Das Karmelhotel wurde als erstes, nach europäischen Verhältnissen modernes Hotel in Haifa errichtet. Das Bild des Landes, in dem vorher das Reisen und der Warentransport nur mit Reit- und Tragtieren oder Booten entlang der Mittelmeerküste möglich waren, wandelte sich. Die Grundstruktur für die Entwicklung einer modernen Wirtschaft war gelegt.

Auch die im späten 19. Jahrhundert einsetzende jüdische Einwanderung konnte auf die Erfahrungen und die Kenntnisse der Templer zurückgreifen, die nicht nur mit Bauarbeiten in Zikron Jaakov und Bat Shlomo beauftragt wurden, sondern auch den jüdischen Siedlern laufend Lebensmittel und Haushaltsgeräte lieferten.

Durch den wachsenden Inlandsmarkt und den Ausbau der Handelsbeziehungen mit Europa und den USA wuchsen Handwerks- und Industriebetriebe sowie Dienstleistungsunternehmen der Templer in ansehnlichem Umfang heran.

Israels neuer Hafen

Doch eine der wichtigsten Entscheidungen der Haifaer Tempelgemeinschaft baute auf die bewusst gewählte geographische Lage des Ortes auf und wurde im Jahre 1872 gefasst. Eine Hafenmole sollte als Verlängerung der Straße in der Templerkolonie gebaut werden. Bis zu diesem Zeitpunkt war Jaffa der einzige Hafen Palästinas. Da große Schiffe, wie Passagierschiffe, nicht in den Hafen von Jaffa einfahren konnten, mussten die Passagiere in kleinen Fischerbooten übergesetzt werden, was nicht selten zu Unglücken in den Klippen führte. Dies änderte sich mit der neuen Hafenanlage, die bis heute die größte und wichtigste in Israel ist. Der neue Hafen kam den Erfordernissen moderner Schiffahrt entgegen.
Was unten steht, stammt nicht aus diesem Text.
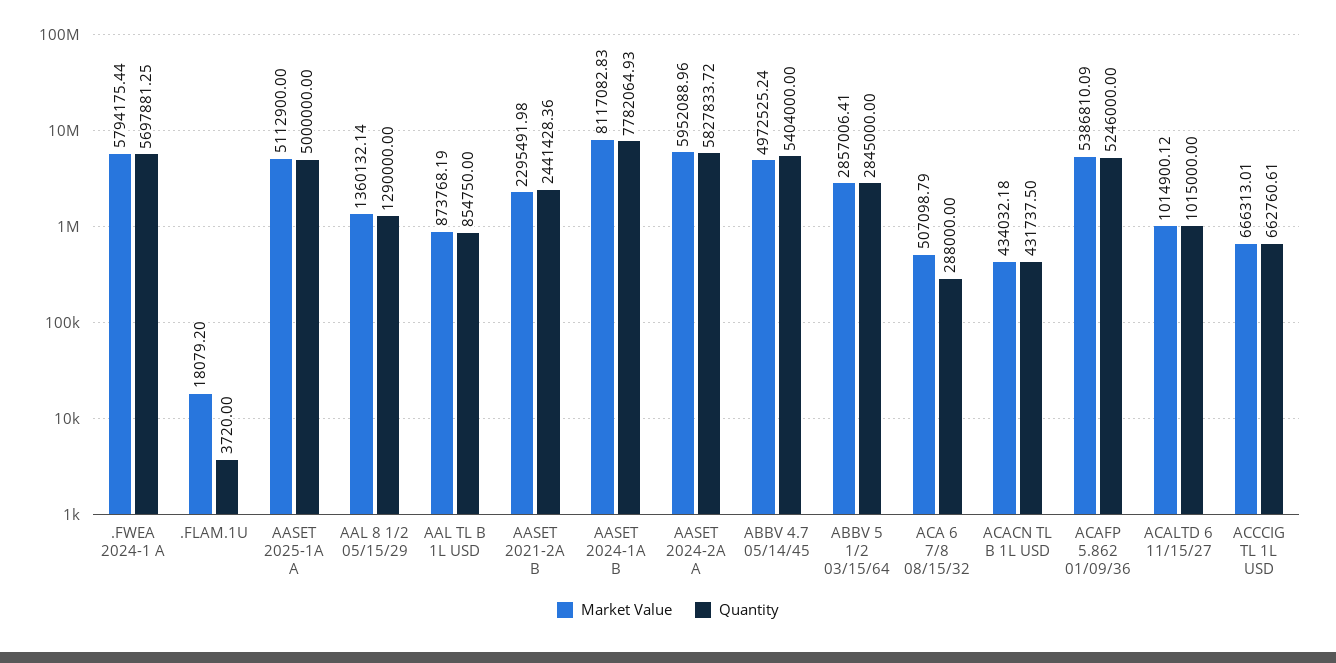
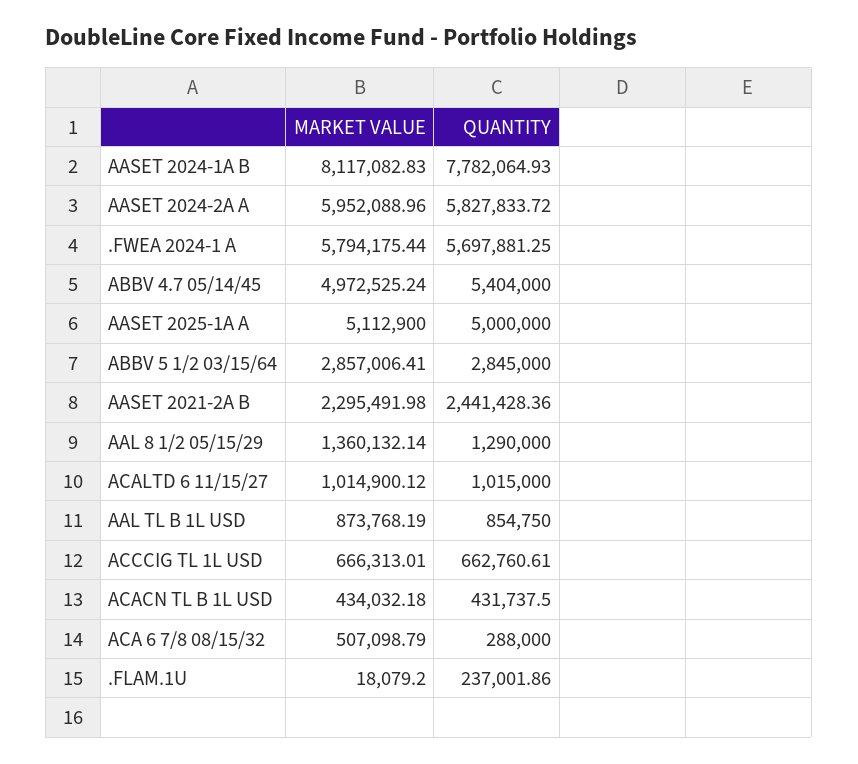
  {
    "Market Value": {
      ".FWEA 2024-1 A": 5794175.44,
      ".FLAM.1U": 18079.2,
      "AASET 2025-1A A": 5112900,
      "AAL 8 1/2 05/15/29": 1360132.14,
      "AAL TL B 1L USD": 873768.19,
      "AASET 2021-2A B": 2295491.98,
      "AASET 2024-1A B": 8117082.83,
      "AASET 2024-2A A": 5952088.96,
      "ABBV 4.7 05/14/45": 4972525.24,
      "ABBV 5 1/2 03/15/64": 2857006.41,
      "ACA 6 7/8 08/15/32": 507098.79,
      "ACACN TL B 1L USD": 434032.18,
-     "ACAFP 5.862 01/09/36": 5386810.09,
      "ACALTD 6 11/15/27": 1014900.12,
      "ACCCIG TL 1L USD": 666313.01
    },
    "Quantity": {
      ".FWEA 2024-1 A": 5697881.25,
-     ".FLAM.1U": 3720,
+     ".FLAM.1U": 237001.86,
      "AASET 2025-1A A": 5000000,
      "AAL 8 1/2 05/15/29": 1290000,
      "AAL TL B 1L USD": 854750,
      "AASET 2021-2A B": 2441428.36,
      "AASET 2024-1A B": 7782064.93,
      "AASET 2024-2A A": 5827833.72,
      "ABBV 4.7 05/14/45": 5404000,
      "ABBV 5 1/2 03/15/64": 2845000,
      "ACA 6 7/8 08/15/32": 288000,
      "ACACN TL B 1L USD": 431737.5,
-     "ACAFP 5.862 01/09/36": 5246000,
      "ACALTD 6 11/15/27": 1015000,
      "ACCCIG TL 1L USD": 662760.61
    }
  }

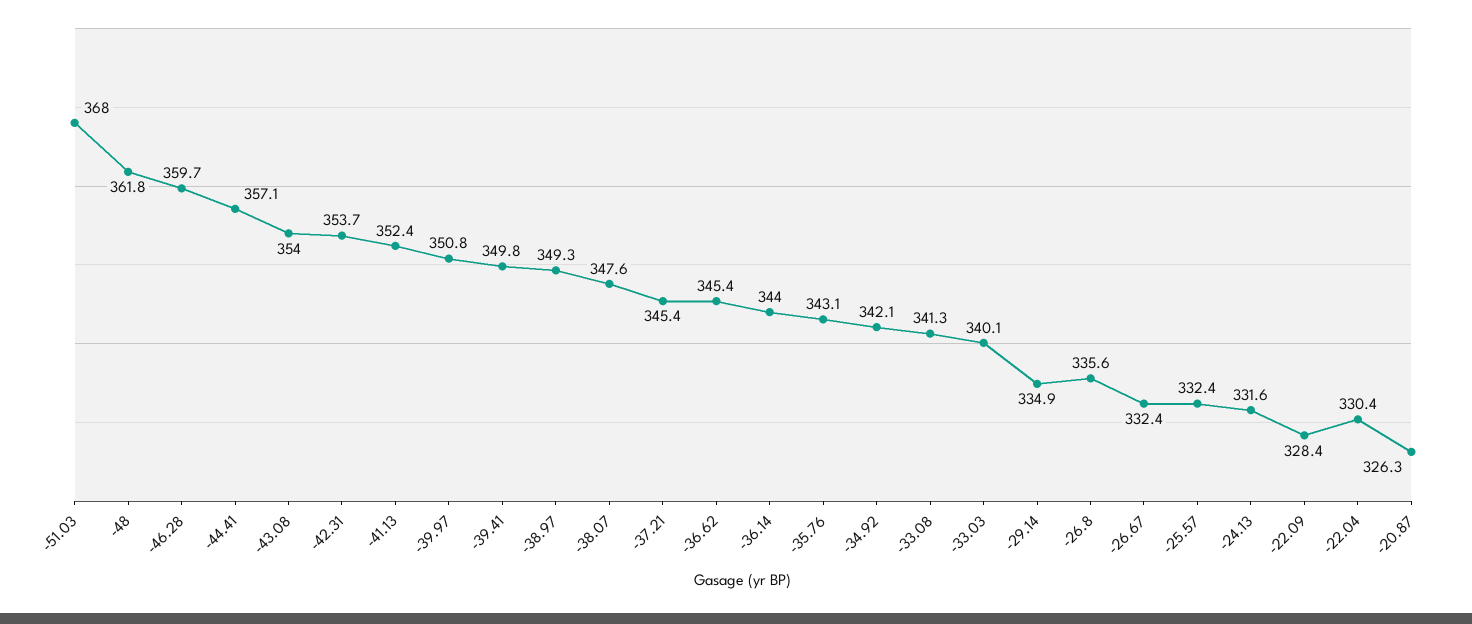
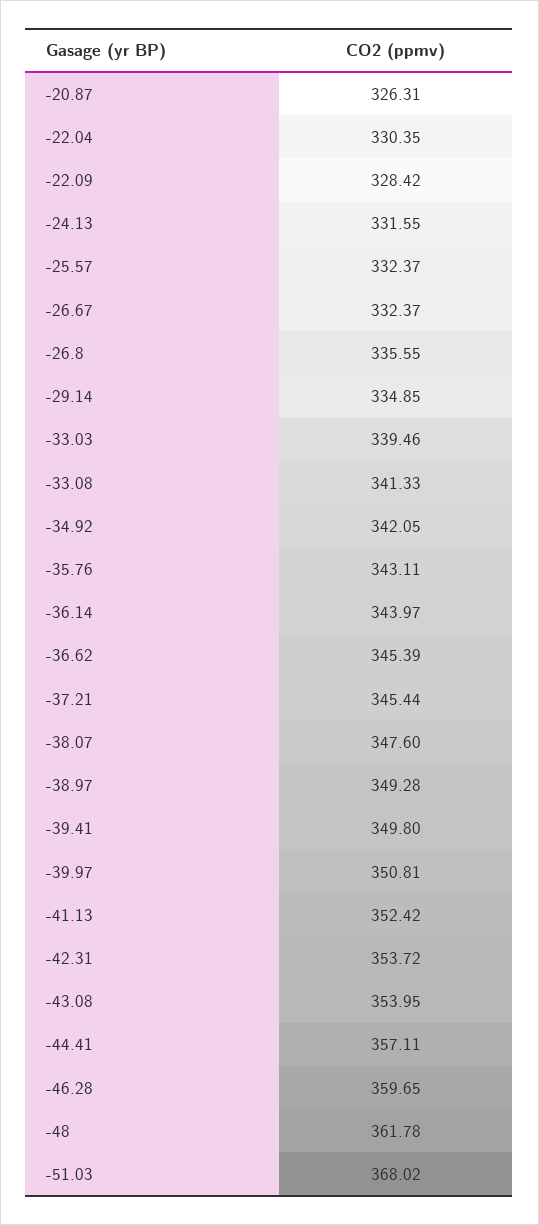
  {
    "-51.03": 368.02,
    "-48": 361.78,
    "-46.28": 359.65,
    "-44.41": 357.11,
    "-43.08": 353.95,
    "-42.31": 353.72,
    "-41.13": 352.42,
    "-39.97": 350.81,
    "-39.41": 349.8,
    "-38.97": 349.28,
    "-38.07": 347.6,
    "-37.21": 345.44,
    "-36.62": 345.39,
    "-36.14": 343.97,
    "-35.76": 343.11,
    "-34.92": 342.05,
    "-33.08": 341.33,
-   "-33.03": 340.1,
+   "-33.03": 339.46,
    "-29.14": 334.85,
    "-26.8": 335.55,
    "-26.67": 332.37,
    "-25.57": 332.37,
    "-24.13": 331.55,
    "-22.09": 328.42,
    "-22.04": 330.35,
    "-20.87": 326.31
  }

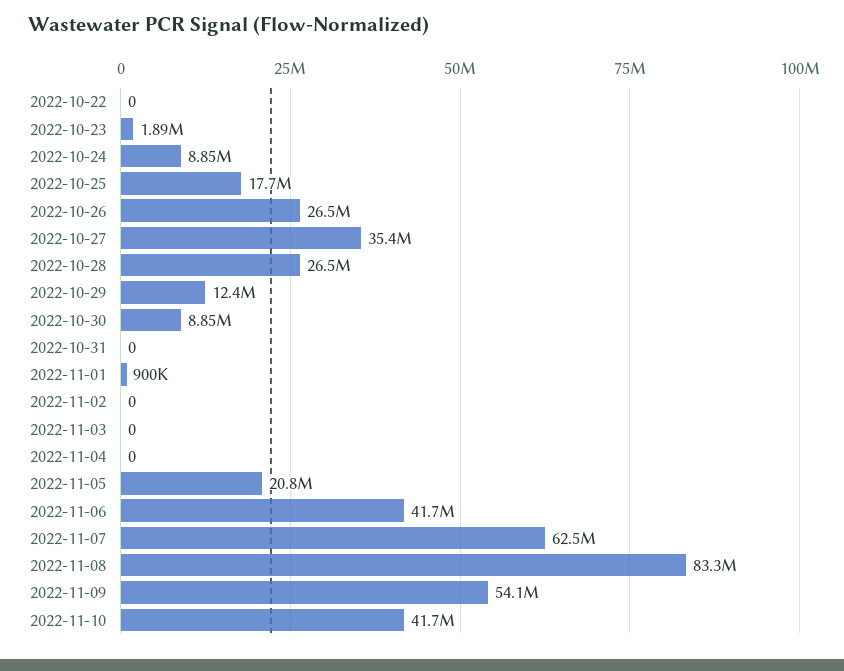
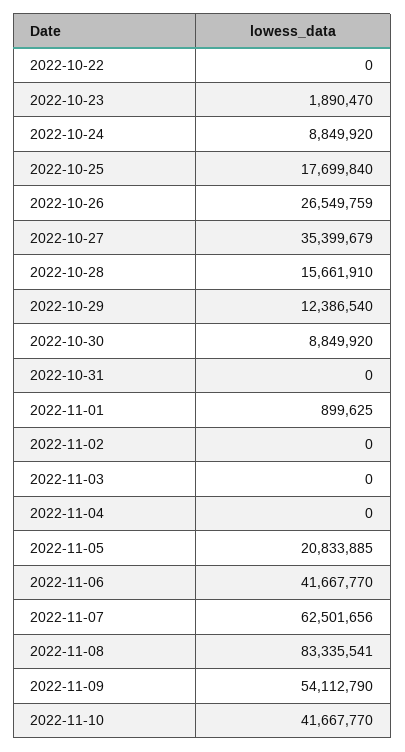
  {
    "2022-10-22": 0,
    "2022-10-23": 1890470,
    "2022-10-24": 8849920,
    "2022-10-25": 17699840,
    "2022-10-26": 26549759,
    "2022-10-27": 35399679,
-   "2022-10-28": 26500000,
+   "2022-10-28": 15661910,
    "2022-10-29": 12386540,
    "2022-10-30": 8849920,
    "2022-10-31": 0,
    "2022-11-01": 899625,
    "2022-11-02": 0,
    "2022-11-03": 0,
    "2022-11-04": 0,
    "2022-11-05": 20833885,
    "2022-11-06": 41667770,
    "2022-11-07": 62501656,
    "2022-11-08": 83335541,
    "2022-11-09": 54112790,
    "2022-11-10": 41667770
  }

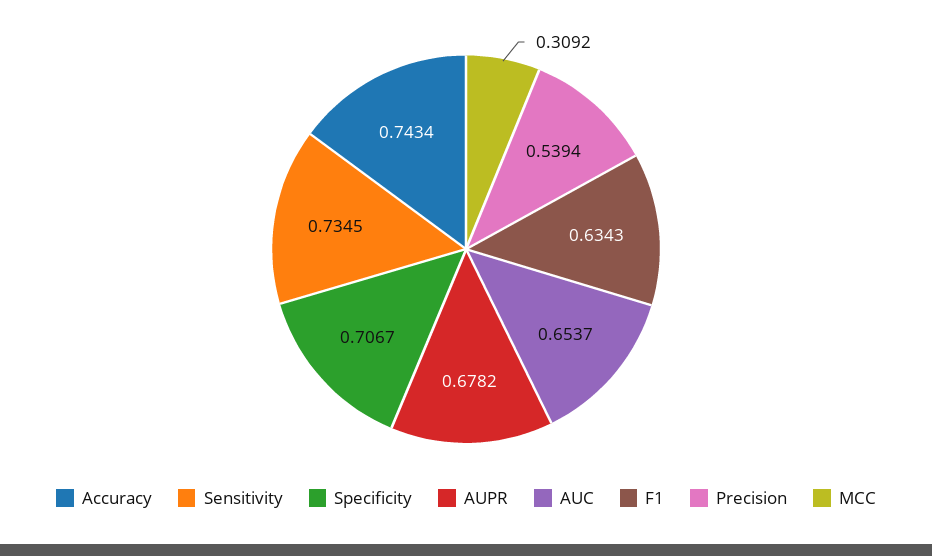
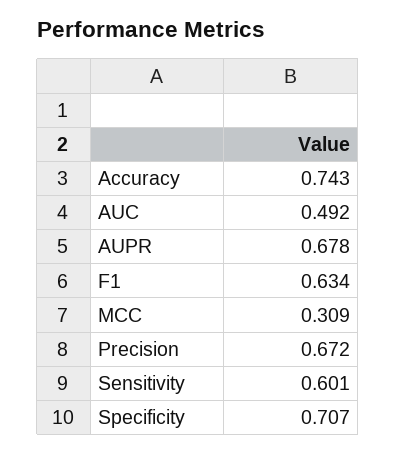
  {
    "Accuracy": 0.7434,
-   "Sensitivity": 0.7345,
+   "Sensitivity": 0.601,
    "Specificity": 0.7067,
    "AUPR": 0.6782,
-   "AUC": 0.6537,
+   "AUC": 0.492,
    "F1": 0.6343,
-   "Precision": 0.5394,
+   "Precision": 0.672,
    "MCC": 0.3092
  }

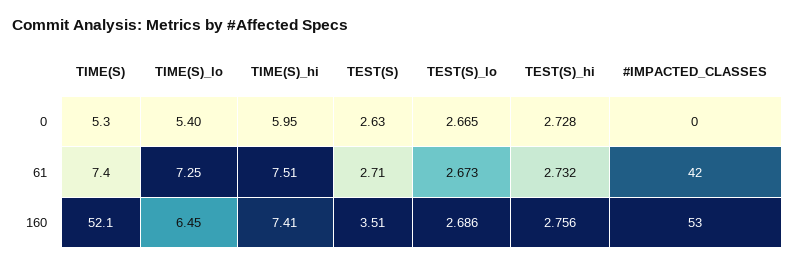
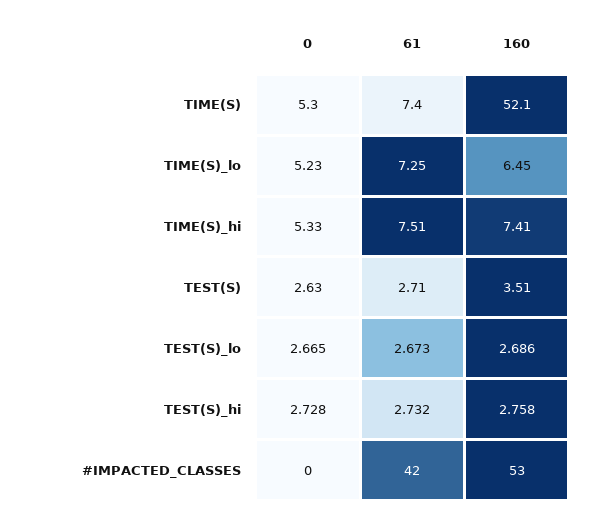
  {
    "TIME(S)": {
      "0": 5.3,
      "61": 7.4,
      "160": 52.1
    },
    "TIME(S)_lo": {
-     "0": 5.4,
+     "0": 5.23,
      "61": 7.25,
      "160": 6.45
    },
    "TIME(S)_hi": {
-     "0": 5.95,
+     "0": 5.33,
      "61": 7.51,
      "160": 7.41
    },
    "TEST(S)": {
      "0": 2.63,
      "61": 2.71,
      "160": 3.51
    },
    "TEST(S)_lo": {
      "0": 2.665,
      "61": 2.673,
      "160": 2.686
    },
    "TEST(S)_hi": {
      "0": 2.728,
      "61": 2.732,
-     "160": 2.756
+     "160": 2.758
    },
    "#IMPACTED_CLASSES": {
      "0": 0,
      "61": 42,
      "160": 53
    }
  }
Karmel Haifa Hafen heuteHaifas Hafen heute

Als Hafenstadt bot Haifa weitere Voraussetzungen: hier lebte in einem angenehmen Mittelmeerklima mit stets leichtem Seewind eine multikulturelle Gesellschaft von Moslems, Juden und Christen in einer wirtschaftlich verzweckten Symbiose. In diesem Klima konnte sich eine moderne Infrastruktur entwickeln, zu der die Templer den die wichtigsten Anstöße und Initiativen beisteuerten. Sie brachten eine neue Professionalität ins Land: Ingenieure, Ärzte, Geodäten, Baufachleute, Kaufleute für den Im- und Export. Eine Reihe von ihnen diente europäischen Regierungen als Vizekonsuln, die Haifa zusätzliches Renomee einbrachten.

Die Katastrophe

In den 1930er Jahren begrüßte man den Nationalsozialislmus als eine politisch-soziale Erneuerungsbewegung, hatte aber aus der Distanz kein klares Bild von seinen Zielen und deren Konsequenzen. Als Patrioten, die indessen nur einen höchst unvollkommenen Einblick in die inneren Zustände Deutschlands besaßen, waren sie von der propagandistisch beschworenen Idee der Volksgemeinschaft fasziniert, kam diese doch ihren eigenen Vorstellungen entgegen. Dass gar die Bildung von NSDAP-Ortsvereinen in den Templersiedlungen für die britische Mandatsregierung eine nicht geringe Provokation darstellte, zumal von Angehörigen der Aggressoren im Zweiten Weltkrieg, sollte zum abrupten Ende der Templerära in Israel führen.

Wirkung der Templer

1868 waren sie, dem Ruf ihres Glaubens folgend, ins Heilige Land gezogen. Sie hatten als erste mit Erfolg Sümpfe trockengelegt und das Land bewohnbar gemacht. Viele Spuren künden noch heute von ihrem segensreichen Wirken. Der wirtschaftliche und infrastrukturelle Grundstein des neuen Israel wurde von einer kleinen Gruppe hoch motivierter und engagierter deutscher Auswanderer gelegt.